Of all the elements of the monetary policy, the exchange rate regime of the Bangladesh Bank is the most perplexing. Floating market based rate exists on paper, but the practice is less than an optimal REER (real effective exchange rate) based fixed exchange rate regime. The trade i.e. exports competitors, India, Vietnam and Indonesia have depreciated their currency by 10 percent to 15 percent in the last 15 months and the taka has been allowed to maintain its value thereby appreciating it relative to the three competitor currencies. Consequently the Bangladesh exports growth in 2015-16, impressive as it is, could not be as much as it could have been. Economists are afraid that a free float will reduce the exchange rate to Tk 72 or so per US dollar although they do not visualise the demand pressure if all the underground dealings come to the fore as these would in a free exchange rate regime. But a political government may not have the stomach to risk this ‘instability’ in the third of its five-year tenure. Hence this option has to wait.

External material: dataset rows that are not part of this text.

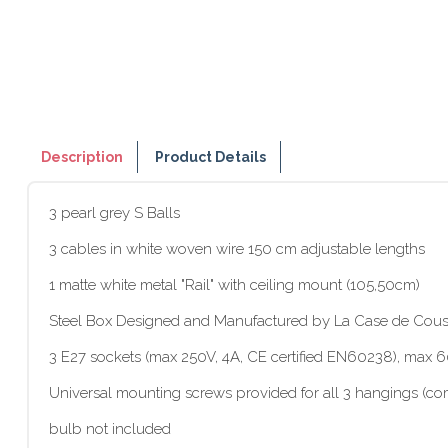
Description
Product Details
3 pearl grey S Balls
3 cables in white woven wire 150 cm adjustable lengths
1 matte white metal "Rail" with ceiling mount (105,50cm)
Steel Box Designed and Manufactured by La Case de Cous
3 E27 sockets (max 250V, 4A, CE certified EN60238), max
Universal mounting screws provided for all 3 hangings (com
bulb not included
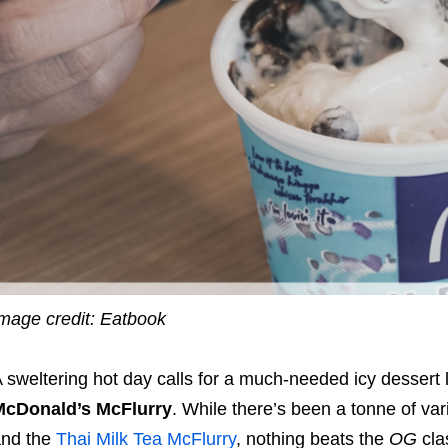
mage credit: Eatbook
 sweltering hot day calls for a much-needed icy dessert 
McDonald’s McFlurry
. While there’s been a tonne of var
and the
Thai Milk Tea McFlurry
, nothing beats the
OG
cla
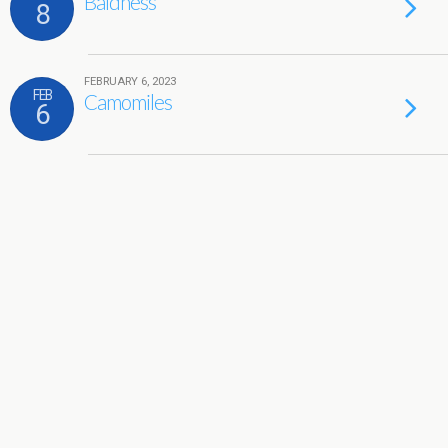
Baldness
8
FEBRUARY 6, 2023
FEB
Camomiles
6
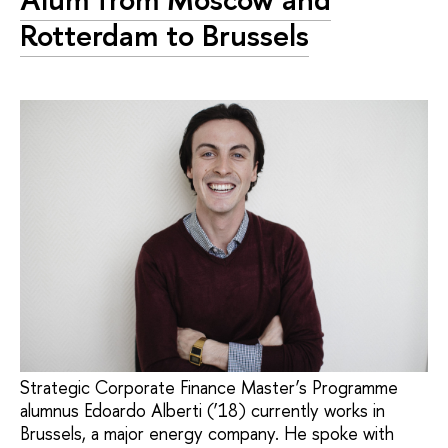
Rotterdam to Brussels
Strategic Corporate Finance Master’s Programme
alumnus Edoardo Alberti (’18) currently works in
Brussels, a major energy company. He spoke with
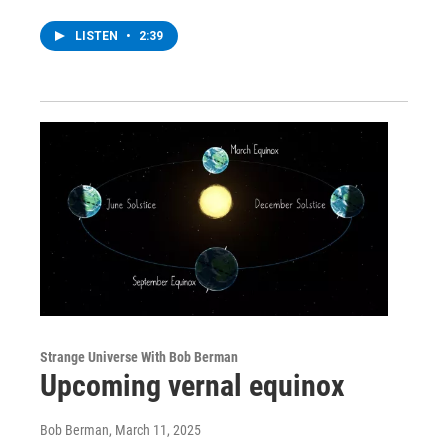
LISTEN
•
2:39
Strange Universe With Bob Berman
Upcoming vernal equinox
Bob Berman
, March 11, 2025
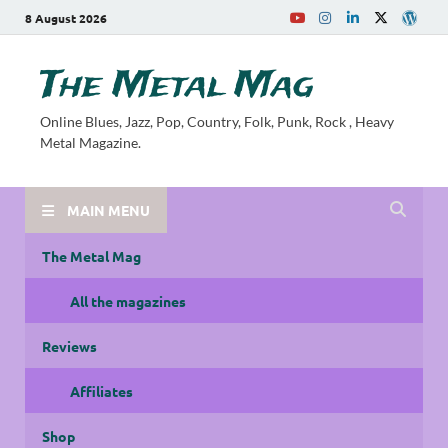
8 August 2026
The Metal Mag
Online Blues, Jazz, Pop, Country, Folk, Punk, Rock , Heavy
Metal Magazine.
MAIN MENU
The Metal Mag
All the magazines
Reviews
Affiliates
Shop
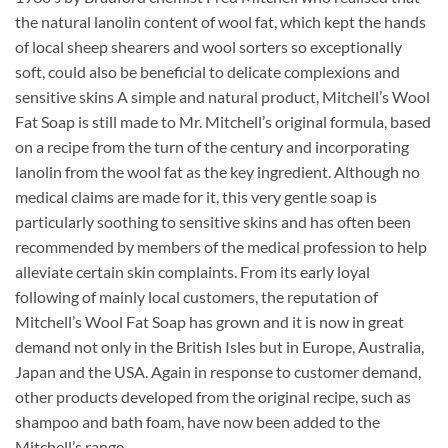
the natural lanolin content of wool fat, which kept the hands
of local sheep shearers and wool sorters so exceptionally
soft, could also be beneficial to delicate complexions and
sensitive skins A simple and natural product, Mitchell’s Wool
Fat Soap is still made to Mr. Mitchell’s original formula, based
on a recipe from the turn of the century and incorporating
lanolin from the wool fat as the key ingredient. Although no
medical claims are made for it, this very gentle soap is
particularly soothing to sensitive skins and has often been
recommended by members of the medical profession to help
alleviate certain skin complaints. From its early loyal
following of mainly local customers, the reputation of
Mitchell’s Wool Fat Soap has grown and it is now in great
demand not only in the British Isles but in Europe, Australia,
Japan and the USA. Again in response to customer demand,
other products developed from the original recipe, such as
shampoo and bath foam, have now been added to the
Mitchell’s range.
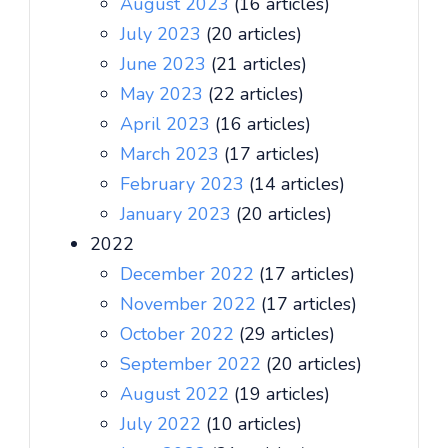
August 2023
(16 articles)
July 2023
(20 articles)
June 2023
(21 articles)
May 2023
(22 articles)
April 2023
(16 articles)
March 2023
(17 articles)
February 2023
(14 articles)
January 2023
(20 articles)
2022
December 2022
(17 articles)
November 2022
(17 articles)
October 2022
(29 articles)
September 2022
(20 articles)
August 2022
(19 articles)
July 2022
(10 articles)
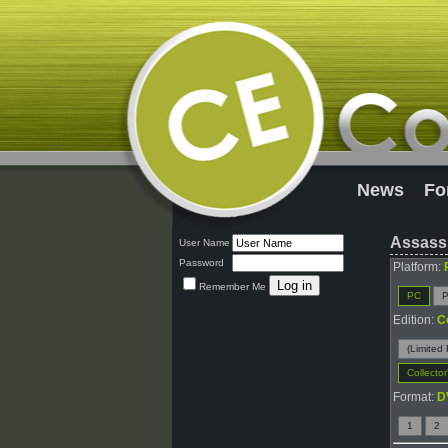
News
Fo
Assassi
User Name
Password
Platform:
Remember Me
PC
P
Edition:
C
(Limited 
Collector
Format:
D
1
2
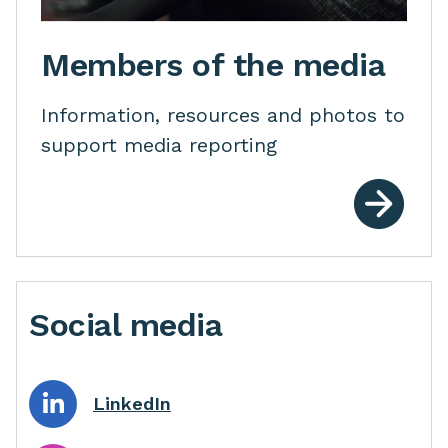
Members of the media
Information, resources and photos to
support media reporting
Social media
LinkedIn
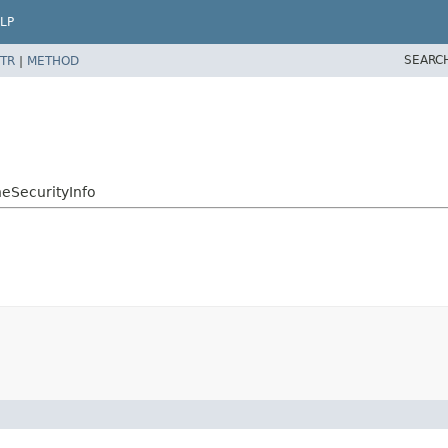
LP
SEARC
TR
|
METHOD
neSecurityInfo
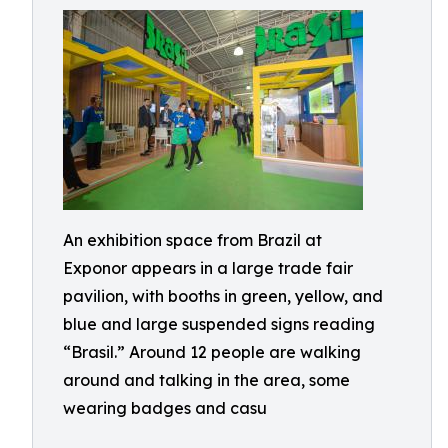
An exhibition space from Brazil at
Exponor appears in a large trade fair
pavilion, with booths in green, yellow, and
blue and large suspended signs reading
“Brasil.” Around 12 people are walking
around and talking in the area, some
wearing badges and casu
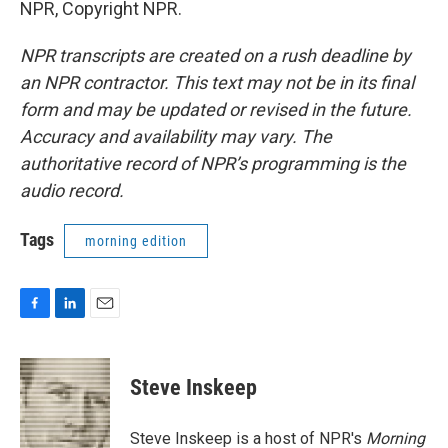
NPR, Copyright NPR.
NPR transcripts are created on a rush deadline by
an NPR contractor. This text may not be in its final
form and may be updated or revised in the future.
Accuracy and availability may vary. The
authoritative record of NPR’s programming is the
audio record.
Tags
morning edition
F
L
E
a
i
m
c
n
a
e
k
i
Steve Inskeep
b
e
l
o
d
o
I
Steve Inskeep is a host of NPR's
Morning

Bangladesh Bank knows that a properly calculated REER could mean Tk 100 or so to a US dollar exchange rate. Thus the authorities may think to appropriately administer an exchange rate around Tk 83-Tk 85 boosting the exports via reduction in the foreign exchange price of Bangladesh exports. This will also not only halt the slide in the remittances but will also provide a fillip to higher remittances. The cost in terms of higher amount of local currency matching the exports and the remittances net of the imports expenditure should not add any extraordinary pressure on price levels.

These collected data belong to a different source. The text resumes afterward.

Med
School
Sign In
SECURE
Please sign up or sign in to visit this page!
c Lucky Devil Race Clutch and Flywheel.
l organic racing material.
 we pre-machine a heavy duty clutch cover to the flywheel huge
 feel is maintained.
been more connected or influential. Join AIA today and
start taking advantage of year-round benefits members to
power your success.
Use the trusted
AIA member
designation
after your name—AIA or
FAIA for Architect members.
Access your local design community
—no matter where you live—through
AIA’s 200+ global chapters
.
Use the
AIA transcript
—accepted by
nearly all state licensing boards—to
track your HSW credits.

It may be noted that the inflationary trend is determined by the relative movement of the aggregate demand or total purchasing power (MV) and the real GDP, Q as the equation cited earlier. Investment will push up MV and Q will increase in response to the investment but with a time lag. Thus inflation may set in. But the past investment may start yielding results now to increase Q as well somewhat moderating the inflationary trend. Imports also augment Q. Investing producers and the traders always welcome moderate inflation 6-8 percent in order to have the profit incentive. The major price reduction in petroleum products and all the other commodities that Bangladesh imports will continue to pull down the prices in Bangladesh. The country’s inflation rate at 5.8 percent, although very low, is still higher than India (5.2 percent), China (less than 2 percent), all the other Asian countries and Europe and North America. Now is the time to come out of the fear of inflation and craft a monetary policy that will build up on the momentum and the tremendous pace at which the infrastructure in being built and nurture the private sector credit increase for growth and poverty reduction through employment generation.

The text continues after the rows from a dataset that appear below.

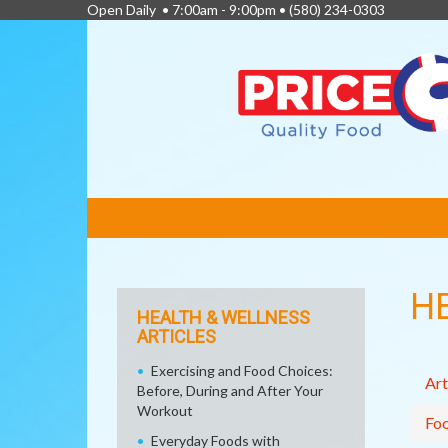
Open Daily • 7:00am - 9:00pm •
(580) 234-0303
FEATURED
LINKS
H
HEALTH & WELLNESS
ARTICLES
Exercising and Food Choices:
Art
Before, During and After Your
Workout
Fo
Everyday Foods with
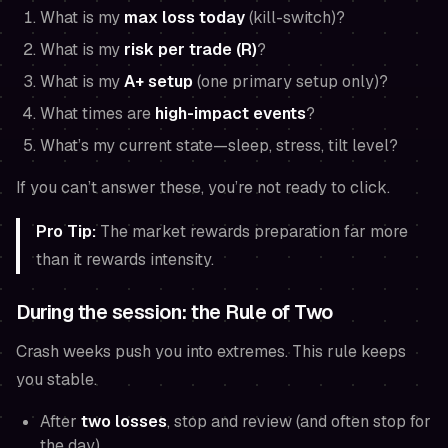
What is my
max loss today
(kill-switch)?
What is my
risk per trade (R)
?
What is my
A+ setup
(one primary setup only)?
What times are
high-impact events
?
What’s my current state—sleep, stress, tilt level?
If you can’t answer these, you’re not ready to click.
Pro Tip:
The market rewards preparation far more
than it rewards intensity.
During the session: the Rule of Two
Crash weeks push you into extremes. This rule keeps
you stable.
After
two losses
, stop and review (and often stop for
the day).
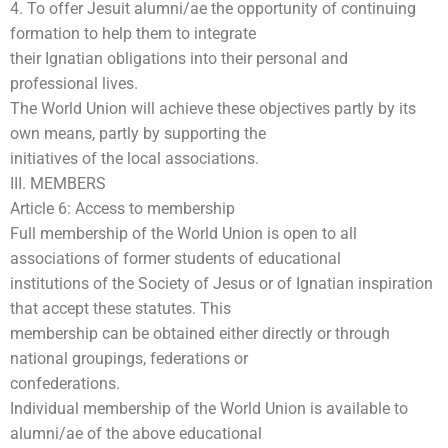
4. To offer Jesuit alumni/ae the opportunity of continuing
formation to help them to integrate
their Ignatian obligations into their personal and
professional lives.
The World Union will achieve these objectives partly by its
own means, partly by supporting the
initiatives of the local associations.
III. MEMBERS
Article 6: Access to membership
Full membership of the World Union is open to all
associations of former students of educational
institutions of the Society of Jesus or of Ignatian inspiration
that accept these statutes. This
membership can be obtained either directly or through
national groupings, federations or
confederations.
Individual membership of the World Union is available to
alumni/ae of the above educational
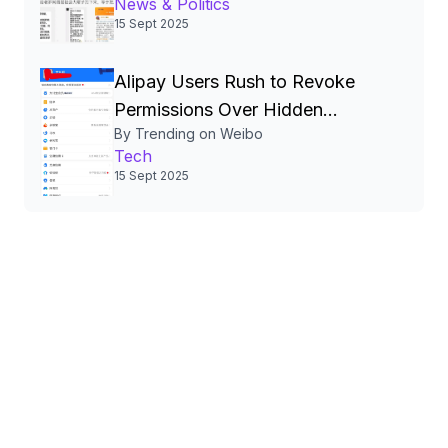
News & Politics
and Calls for Transparency
15 Sept 2025
Alipay Users Rush to Revoke
Permissions Over Hidden
By Trending on Weibo
Authorizations, Sparking
Tech
Nationwide Privacy Debate
15 Sept 2025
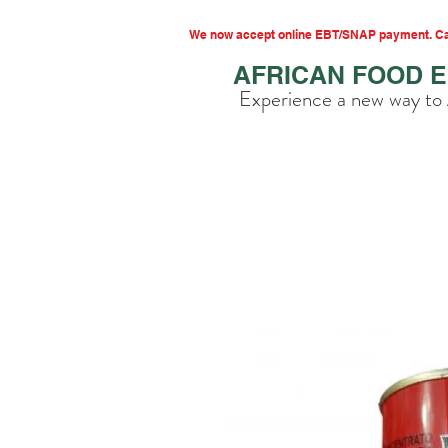
We now accept online EBT/SNAP payment. Cal
AFRICAN FOOD 
Experience a new way to 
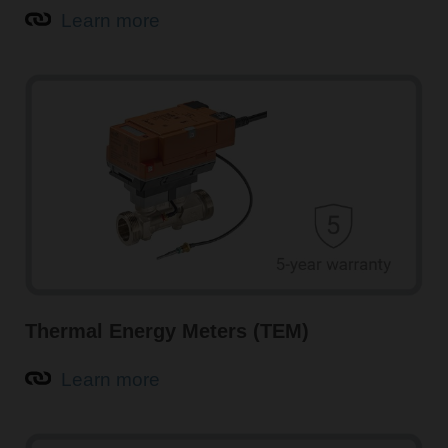
Learn more
Intelligent air quality sensors for HVAC systems
Air quality sensors from Belimo, such as CO
and VOC
2
sensors, guarantee optimal indoor air quality (IAQ),
increased comfort, and maximised energy savings in
buildings. Multisensors with integrated temperature and
humidity measurement are also available.
Learn more about air quality sensors
Thermal Energy Meters (TEM)
Learn more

As far as the $30-billion reserve is concerned, it is useful for confidence building and gives a good feeling. But a reserve that is equivalent to nine months’ imports cost is a luxury that Bangladesh can ill afford. Just as we suggested in December 2011 using reserves for domestic financing of the Padma bridge, we again feel the government should seek low interest (1 percent or so as the reserves kept in other central banks earn) or no interest loan from the reserves to finance mega infrastructure projects. One such project can be modernisation of the railways- broad gauging, double tracking and electrification for enhancing the productivity of the economy tending to push down the ICOR (incremental capital output ratio).
The coordination council scrutinises for consistency and coordinates the monetary policy, the interest rate regime, the foreign exchange rate and the overall fiscal policy. It is highly recommended that the half-yearly monetary policy may be placed before the coordination council for final check.